One thing is certain: the era of crypto in Pakistan’s gray zone is over. The rules are written. The regulator is in place. The door is open - but only for those ready to play by the new code.

Is cryptocurrency legal in Pakistan now?

Yes, but only if you use a PVARA-licensed provider. Before July 2025, crypto existed in a legal gray area - not banned, but not protected. Now, any crypto service operating in Pakistan must be authorized by PVARA. Unlicensed platforms are effectively illegal. Users can trade safely only through licensed exchanges, wallets, or payment processors.

Can I still use Binance or Coinbase in Pakistan?

Not yet - unless they apply for and receive a PVARA license. Both companies are eligible because they’re already regulated in the U.S. and EU. But they must submit a full application, prove compliance with local AML rules, and show how they’ll serve Pakistani users. Until then, using them carries legal risk. PVARA has invited them to apply, but no licenses have been granted as of November 2025.

Do I need a license if I’m just buying crypto for personal use?

No. Individual users don’t need a license to buy, hold, or sell crypto for personal reasons. The law targets service providers - exchanges, custodians, payment processors - not end users. But you must use a licensed platform. Buying from an unlicensed peer-to-peer seller or offshore site puts you outside the law’s protection.

What happens if I use an unlicensed crypto platform?

You won’t face criminal charges, but you’re on your own if something goes wrong. If the platform gets hacked, freezes your funds, or disappears, PVARA can’t help you. There’s no legal recourse. You also risk violating future regulations if the authority expands enforcement. Using licensed services is the only way to ensure your assets are protected under Pakistani law.

How does PVARA affect remittances from overseas workers?

It opens a major new channel. PVARA allows licensed VASPs to offer blockchain-based remittance services that are faster and cheaper than traditional wire transfers. With fees potentially under 1% (vs. 5-10% via banks), this could save Pakistani families billions annually. The State Bank is already working with PVARA to integrate these services into the national financial infrastructure.

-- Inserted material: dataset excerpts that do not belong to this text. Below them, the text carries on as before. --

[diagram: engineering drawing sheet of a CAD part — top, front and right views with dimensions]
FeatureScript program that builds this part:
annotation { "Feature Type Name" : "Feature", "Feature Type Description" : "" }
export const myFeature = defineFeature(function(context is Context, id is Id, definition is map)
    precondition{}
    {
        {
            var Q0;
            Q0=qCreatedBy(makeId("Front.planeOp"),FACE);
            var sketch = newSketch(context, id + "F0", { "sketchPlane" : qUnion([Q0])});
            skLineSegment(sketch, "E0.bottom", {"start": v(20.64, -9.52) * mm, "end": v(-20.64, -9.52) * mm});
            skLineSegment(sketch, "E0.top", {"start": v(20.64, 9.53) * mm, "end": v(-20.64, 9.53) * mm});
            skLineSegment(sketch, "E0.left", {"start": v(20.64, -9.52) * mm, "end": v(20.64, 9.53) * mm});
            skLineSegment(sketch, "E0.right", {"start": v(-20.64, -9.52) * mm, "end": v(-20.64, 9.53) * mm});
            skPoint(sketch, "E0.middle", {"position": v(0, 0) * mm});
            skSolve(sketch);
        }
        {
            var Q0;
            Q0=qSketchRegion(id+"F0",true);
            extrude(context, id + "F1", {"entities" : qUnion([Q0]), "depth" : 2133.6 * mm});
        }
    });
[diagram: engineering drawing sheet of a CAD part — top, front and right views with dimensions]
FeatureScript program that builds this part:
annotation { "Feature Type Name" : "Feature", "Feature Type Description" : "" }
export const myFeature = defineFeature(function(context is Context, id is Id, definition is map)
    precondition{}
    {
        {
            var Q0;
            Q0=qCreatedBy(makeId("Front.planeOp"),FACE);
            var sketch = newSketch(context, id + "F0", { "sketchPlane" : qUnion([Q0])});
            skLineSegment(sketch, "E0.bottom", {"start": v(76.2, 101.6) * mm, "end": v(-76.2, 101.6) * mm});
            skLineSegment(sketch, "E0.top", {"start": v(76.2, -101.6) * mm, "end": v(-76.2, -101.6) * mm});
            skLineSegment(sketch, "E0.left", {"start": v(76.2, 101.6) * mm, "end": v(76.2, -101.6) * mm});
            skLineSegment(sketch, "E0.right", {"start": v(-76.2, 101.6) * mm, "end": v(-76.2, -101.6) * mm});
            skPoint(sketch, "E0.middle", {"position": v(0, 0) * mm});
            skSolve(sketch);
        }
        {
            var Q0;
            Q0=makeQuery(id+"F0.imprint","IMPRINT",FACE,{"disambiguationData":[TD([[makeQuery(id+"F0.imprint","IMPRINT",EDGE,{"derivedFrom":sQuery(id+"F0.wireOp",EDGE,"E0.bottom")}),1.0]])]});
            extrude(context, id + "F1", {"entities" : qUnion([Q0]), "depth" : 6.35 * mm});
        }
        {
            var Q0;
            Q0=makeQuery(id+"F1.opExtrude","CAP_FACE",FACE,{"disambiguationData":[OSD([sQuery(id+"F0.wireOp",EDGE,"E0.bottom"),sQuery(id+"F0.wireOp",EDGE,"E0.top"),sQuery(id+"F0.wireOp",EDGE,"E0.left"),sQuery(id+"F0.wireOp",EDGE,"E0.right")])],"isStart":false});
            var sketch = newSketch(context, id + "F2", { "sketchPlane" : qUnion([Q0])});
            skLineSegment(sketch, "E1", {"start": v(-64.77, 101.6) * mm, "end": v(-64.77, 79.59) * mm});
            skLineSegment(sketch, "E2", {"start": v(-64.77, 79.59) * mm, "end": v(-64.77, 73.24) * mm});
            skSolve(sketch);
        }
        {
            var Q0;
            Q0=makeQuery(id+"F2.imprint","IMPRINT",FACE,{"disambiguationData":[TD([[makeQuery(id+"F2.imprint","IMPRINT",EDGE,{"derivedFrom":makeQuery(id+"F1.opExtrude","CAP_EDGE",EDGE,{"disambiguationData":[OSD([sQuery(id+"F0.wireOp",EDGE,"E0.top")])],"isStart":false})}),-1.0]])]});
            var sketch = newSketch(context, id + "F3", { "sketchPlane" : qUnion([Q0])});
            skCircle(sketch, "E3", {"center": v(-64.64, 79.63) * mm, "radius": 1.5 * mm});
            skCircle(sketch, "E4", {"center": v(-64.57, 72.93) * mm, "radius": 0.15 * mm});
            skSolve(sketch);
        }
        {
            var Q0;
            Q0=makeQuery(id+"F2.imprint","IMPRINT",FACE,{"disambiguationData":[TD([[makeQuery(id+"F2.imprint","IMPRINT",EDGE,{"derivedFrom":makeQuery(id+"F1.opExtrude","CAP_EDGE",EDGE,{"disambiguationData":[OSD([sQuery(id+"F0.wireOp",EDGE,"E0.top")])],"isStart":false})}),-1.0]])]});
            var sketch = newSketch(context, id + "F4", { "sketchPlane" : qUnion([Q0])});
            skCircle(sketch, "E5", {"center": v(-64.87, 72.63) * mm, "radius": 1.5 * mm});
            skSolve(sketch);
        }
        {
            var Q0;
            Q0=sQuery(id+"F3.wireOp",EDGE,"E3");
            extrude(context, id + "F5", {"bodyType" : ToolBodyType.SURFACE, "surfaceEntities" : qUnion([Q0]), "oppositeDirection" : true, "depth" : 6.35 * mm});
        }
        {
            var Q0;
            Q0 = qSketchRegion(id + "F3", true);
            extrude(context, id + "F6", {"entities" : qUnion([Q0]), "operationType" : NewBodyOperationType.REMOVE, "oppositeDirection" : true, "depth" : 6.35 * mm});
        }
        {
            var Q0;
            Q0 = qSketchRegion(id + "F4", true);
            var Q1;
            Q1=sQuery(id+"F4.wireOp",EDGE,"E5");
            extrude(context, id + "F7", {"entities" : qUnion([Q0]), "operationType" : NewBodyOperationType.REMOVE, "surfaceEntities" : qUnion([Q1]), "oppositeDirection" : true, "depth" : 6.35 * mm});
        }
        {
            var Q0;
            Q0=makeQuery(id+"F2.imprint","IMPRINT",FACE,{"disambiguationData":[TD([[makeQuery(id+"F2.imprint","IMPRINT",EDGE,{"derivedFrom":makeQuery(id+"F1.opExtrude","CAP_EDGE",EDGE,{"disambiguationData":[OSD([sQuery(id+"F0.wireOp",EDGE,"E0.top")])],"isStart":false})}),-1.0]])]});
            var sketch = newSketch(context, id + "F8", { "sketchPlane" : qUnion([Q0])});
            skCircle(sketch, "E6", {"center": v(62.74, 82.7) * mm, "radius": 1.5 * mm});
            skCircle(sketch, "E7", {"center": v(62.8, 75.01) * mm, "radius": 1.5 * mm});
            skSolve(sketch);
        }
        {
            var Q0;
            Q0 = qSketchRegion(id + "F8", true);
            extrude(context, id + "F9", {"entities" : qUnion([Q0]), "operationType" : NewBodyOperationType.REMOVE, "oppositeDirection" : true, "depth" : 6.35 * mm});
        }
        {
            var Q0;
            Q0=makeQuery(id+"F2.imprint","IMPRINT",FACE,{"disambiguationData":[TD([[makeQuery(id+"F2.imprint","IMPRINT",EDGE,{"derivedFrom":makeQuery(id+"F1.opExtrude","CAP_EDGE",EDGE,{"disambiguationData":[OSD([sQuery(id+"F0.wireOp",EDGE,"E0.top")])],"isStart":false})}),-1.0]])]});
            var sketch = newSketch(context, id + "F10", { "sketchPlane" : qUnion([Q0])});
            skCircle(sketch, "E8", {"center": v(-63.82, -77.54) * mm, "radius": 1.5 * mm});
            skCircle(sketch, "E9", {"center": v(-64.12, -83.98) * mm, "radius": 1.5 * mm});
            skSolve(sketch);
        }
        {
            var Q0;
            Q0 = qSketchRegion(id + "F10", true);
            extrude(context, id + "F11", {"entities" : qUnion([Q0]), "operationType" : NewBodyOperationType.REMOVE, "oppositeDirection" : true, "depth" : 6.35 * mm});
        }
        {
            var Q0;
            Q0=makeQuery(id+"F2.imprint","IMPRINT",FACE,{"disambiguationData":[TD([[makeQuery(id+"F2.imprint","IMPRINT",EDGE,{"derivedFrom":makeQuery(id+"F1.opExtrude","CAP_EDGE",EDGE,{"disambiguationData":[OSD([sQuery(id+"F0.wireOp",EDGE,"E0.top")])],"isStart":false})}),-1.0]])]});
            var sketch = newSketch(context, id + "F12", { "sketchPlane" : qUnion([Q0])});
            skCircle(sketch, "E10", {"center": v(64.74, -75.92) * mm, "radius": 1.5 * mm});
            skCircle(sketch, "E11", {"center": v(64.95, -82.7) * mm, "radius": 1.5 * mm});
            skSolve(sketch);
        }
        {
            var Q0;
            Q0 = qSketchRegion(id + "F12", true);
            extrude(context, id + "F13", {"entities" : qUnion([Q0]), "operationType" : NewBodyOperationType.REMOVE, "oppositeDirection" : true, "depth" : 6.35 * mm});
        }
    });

Is crypto mining allowed in Pakistan?

Mining isn’t explicitly banned, but it’s not regulated either. PVARA’s mandate covers service providers, not miners. However, large-scale mining operations that use significant electricity or connect to licensed exchanges may be subject to scrutiny under energy and financial regulations. Individual miners using personal equipment aren’t targeted - but commercial mining without proper permits could face future restrictions.

Are Shariah-compliant crypto products allowed?

Yes. PVARA has created regulatory sandboxes specifically for Islamic fintech innovations. This includes halal staking, asset-backed tokens tied to real estate or commodities, and non-interest-bearing crypto savings products. Developers can test these models under supervision before full launch. The goal is to make crypto accessible to Pakistan’s large Muslim population without violating religious principles.

How is PVARA different from India’s crypto rules?

India taxes crypto heavily but doesn’t have a dedicated regulator. Pakistan went further: it created a full authority with licensing power, enforcement tools, and consumer protection mandates. India treats crypto like a taxable asset. Pakistan treats it like a financial service - with rules, oversight, and a path to legitimacy. Pakistan’s model is closer to the UAE or Singapore than to India’s tax-first approach.